Novel Algorithm Introduction
The introduction of MF-PSO offers a new approach to exploitability minimization, contributing to the methodological diversity in the field.
Demerits
Limited Scope
The focus on discrete-time, discrete-space, stationary settings may limit the applicability of the benchmark suite to other MFG scenarios.
Empirical Focus
The study relies heavily on empirical results, which may not fully capture the theoretical nuances of MFG algorithms.
Expert Commentary
The introduction of Bench-MFG represents a significant step forward in the standardization of evaluation protocols for Mean Field Games. The comprehensive benchmark suite addresses a critical gap in the field, providing researchers with a rigorous framework for assessing the robustness and generalization of various algorithms. The proposed taxonomy and prototypical environments cover a wide range of scenarios, ensuring a thorough evaluation of algorithm performance. The development of MF-Garnets for generating random MFG instances further enhances the robustness of the benchmark suite, facilitating rigorous statistical testing. The introduction of MF-PSO offers a novel approach to exploitability minimization, contributing to the methodological diversity in the field.

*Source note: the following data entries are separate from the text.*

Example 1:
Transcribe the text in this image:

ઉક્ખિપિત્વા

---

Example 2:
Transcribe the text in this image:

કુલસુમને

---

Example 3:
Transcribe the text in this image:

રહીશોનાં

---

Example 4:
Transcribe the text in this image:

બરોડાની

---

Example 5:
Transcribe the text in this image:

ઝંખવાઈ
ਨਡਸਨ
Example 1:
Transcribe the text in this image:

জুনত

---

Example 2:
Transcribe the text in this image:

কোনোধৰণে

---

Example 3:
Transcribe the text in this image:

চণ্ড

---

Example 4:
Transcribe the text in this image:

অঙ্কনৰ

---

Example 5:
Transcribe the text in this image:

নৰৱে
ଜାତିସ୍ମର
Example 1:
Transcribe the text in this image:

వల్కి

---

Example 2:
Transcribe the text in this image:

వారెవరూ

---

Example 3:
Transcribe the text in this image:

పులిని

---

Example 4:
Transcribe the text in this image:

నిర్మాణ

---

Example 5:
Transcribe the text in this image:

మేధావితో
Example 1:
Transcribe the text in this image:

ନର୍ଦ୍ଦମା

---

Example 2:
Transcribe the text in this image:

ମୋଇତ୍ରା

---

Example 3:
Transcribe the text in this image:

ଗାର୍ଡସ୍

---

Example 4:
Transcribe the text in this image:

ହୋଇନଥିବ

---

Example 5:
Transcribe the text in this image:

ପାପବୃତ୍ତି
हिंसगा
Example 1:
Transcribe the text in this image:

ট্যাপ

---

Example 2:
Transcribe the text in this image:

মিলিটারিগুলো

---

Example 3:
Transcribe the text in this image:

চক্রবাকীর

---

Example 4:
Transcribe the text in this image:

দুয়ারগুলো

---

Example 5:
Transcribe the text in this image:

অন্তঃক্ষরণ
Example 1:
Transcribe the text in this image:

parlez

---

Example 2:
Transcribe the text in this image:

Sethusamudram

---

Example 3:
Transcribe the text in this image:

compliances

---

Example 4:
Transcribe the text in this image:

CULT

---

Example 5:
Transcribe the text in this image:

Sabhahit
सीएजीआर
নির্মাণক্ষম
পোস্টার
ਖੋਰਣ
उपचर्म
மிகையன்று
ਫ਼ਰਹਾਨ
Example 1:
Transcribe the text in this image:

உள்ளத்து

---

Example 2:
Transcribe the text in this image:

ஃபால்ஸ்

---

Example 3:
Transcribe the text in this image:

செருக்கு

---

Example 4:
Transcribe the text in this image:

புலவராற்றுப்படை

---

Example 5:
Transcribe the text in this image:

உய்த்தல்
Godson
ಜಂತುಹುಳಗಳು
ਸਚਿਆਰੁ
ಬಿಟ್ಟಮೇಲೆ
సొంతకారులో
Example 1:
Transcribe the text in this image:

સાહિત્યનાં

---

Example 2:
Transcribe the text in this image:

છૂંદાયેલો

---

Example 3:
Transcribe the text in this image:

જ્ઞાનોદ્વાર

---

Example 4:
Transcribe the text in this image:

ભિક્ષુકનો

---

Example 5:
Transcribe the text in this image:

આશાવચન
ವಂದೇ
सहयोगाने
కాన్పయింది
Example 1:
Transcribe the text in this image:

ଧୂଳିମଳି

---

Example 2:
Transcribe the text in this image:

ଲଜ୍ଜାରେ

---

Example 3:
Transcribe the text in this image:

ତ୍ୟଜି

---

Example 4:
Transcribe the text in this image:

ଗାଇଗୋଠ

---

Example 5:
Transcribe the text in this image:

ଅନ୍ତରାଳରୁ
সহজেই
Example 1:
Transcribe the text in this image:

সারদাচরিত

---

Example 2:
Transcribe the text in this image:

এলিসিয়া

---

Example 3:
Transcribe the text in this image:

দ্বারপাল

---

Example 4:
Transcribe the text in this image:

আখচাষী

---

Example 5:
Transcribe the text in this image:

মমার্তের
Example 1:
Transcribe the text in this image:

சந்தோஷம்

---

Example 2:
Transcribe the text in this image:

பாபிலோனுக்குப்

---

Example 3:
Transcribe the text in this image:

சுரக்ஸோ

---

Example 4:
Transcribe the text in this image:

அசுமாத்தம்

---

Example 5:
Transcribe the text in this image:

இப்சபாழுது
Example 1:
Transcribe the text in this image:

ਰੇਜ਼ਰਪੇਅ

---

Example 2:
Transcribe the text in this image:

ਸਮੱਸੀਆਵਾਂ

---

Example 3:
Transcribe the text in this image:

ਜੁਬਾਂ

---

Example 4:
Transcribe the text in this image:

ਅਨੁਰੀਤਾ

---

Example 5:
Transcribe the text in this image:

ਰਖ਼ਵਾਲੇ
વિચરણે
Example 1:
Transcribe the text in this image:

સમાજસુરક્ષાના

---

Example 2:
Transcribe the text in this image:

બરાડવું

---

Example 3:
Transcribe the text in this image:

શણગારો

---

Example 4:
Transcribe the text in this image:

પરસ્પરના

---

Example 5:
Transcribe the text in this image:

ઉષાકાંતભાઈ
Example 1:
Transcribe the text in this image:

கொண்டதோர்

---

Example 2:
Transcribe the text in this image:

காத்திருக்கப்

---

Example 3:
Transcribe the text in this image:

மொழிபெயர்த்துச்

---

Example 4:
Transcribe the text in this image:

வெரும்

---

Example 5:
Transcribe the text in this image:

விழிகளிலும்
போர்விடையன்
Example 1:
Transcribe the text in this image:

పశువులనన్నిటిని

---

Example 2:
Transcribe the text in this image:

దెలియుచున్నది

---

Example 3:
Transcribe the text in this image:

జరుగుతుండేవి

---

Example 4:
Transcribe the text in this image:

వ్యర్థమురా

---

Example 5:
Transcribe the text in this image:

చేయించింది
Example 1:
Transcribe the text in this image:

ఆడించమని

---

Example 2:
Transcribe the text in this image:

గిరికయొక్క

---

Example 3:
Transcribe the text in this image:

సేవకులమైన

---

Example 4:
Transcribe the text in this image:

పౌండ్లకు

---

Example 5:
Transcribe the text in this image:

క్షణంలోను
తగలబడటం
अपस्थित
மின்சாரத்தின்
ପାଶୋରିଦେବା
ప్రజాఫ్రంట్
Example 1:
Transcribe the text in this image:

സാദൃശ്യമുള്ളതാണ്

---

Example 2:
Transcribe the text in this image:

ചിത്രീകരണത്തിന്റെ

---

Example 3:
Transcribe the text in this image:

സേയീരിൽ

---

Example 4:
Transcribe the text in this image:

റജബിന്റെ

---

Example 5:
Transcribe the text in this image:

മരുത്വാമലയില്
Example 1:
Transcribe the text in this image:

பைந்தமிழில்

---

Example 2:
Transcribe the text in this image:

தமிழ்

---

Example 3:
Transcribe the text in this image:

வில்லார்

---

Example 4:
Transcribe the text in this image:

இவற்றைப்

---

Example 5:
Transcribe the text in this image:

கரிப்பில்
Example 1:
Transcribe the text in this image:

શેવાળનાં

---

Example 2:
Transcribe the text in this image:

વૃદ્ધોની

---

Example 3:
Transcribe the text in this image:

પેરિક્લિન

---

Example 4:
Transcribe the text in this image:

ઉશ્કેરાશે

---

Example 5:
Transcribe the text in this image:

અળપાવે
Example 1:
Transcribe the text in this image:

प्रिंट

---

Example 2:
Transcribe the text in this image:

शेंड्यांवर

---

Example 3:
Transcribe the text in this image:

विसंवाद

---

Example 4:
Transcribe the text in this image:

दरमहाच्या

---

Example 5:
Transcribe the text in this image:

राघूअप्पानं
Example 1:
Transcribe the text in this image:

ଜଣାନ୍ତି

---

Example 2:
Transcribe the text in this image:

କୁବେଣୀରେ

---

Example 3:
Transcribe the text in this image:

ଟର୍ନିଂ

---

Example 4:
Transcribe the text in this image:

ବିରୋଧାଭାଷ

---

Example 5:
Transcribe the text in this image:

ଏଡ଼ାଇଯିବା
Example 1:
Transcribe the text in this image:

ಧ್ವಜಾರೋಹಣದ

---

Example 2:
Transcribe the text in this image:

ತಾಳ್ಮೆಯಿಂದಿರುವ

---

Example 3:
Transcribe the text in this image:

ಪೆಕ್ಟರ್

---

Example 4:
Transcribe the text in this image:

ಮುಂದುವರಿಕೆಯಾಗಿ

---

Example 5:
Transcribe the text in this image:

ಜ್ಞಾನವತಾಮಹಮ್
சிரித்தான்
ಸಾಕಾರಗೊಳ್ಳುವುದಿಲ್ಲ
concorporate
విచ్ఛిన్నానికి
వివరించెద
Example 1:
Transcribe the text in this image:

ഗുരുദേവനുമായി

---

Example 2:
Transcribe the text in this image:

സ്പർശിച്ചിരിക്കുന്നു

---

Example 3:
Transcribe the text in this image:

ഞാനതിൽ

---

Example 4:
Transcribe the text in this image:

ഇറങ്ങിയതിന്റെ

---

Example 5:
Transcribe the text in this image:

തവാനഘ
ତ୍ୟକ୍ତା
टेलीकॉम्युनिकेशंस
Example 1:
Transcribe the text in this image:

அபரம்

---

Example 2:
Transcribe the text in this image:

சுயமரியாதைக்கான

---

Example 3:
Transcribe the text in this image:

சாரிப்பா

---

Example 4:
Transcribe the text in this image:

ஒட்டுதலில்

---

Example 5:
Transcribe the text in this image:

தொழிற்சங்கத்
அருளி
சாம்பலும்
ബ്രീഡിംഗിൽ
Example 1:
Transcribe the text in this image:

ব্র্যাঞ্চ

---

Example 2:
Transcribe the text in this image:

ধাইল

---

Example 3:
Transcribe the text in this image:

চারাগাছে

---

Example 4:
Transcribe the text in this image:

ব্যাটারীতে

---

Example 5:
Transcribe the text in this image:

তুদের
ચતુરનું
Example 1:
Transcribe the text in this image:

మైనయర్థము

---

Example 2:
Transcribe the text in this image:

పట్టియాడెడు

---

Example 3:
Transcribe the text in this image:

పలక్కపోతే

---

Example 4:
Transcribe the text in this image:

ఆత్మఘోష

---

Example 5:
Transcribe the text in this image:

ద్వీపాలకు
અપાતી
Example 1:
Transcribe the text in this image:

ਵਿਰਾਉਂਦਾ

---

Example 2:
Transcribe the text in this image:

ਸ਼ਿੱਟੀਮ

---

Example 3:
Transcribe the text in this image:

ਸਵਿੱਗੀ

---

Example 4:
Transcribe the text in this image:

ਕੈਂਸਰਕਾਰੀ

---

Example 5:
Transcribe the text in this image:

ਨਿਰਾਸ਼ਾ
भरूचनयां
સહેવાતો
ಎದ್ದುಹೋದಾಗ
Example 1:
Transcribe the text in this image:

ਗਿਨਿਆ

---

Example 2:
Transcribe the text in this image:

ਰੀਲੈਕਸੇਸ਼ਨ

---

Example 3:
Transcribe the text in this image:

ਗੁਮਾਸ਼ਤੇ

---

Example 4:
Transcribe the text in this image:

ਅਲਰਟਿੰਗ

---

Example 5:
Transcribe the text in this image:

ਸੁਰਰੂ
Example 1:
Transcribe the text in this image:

However, the focus on discrete-time, discrete-space, stationary settings may limit the applicability of the benchmark suite to other MFG scenarios. Additionally, the study's reliance on empirical results may not fully capture the theoretical nuances of MFG algorithms. Despite these limitations, Bench-MFG provides a valuable tool for researchers and practitioners, fostering the development of more robust and generalizable MFG algorithms. The guidelines proposed for future experimental comparisons will likely become a standard in the field, ensuring comparability and reproducibility of results. Overall, the study represents a significant advancement in the field of Mean Field Games and multi-agent systems, with broad implications for both practical applications and policy decisions.
Recommendations
- ✓ Expand the benchmark suite to include continuous-time and continuous-space settings to broaden its applicability.
- ✓ Incorporate theoretical analyses to complement the empirical results, providing a more comprehensive understanding of algorithm performance.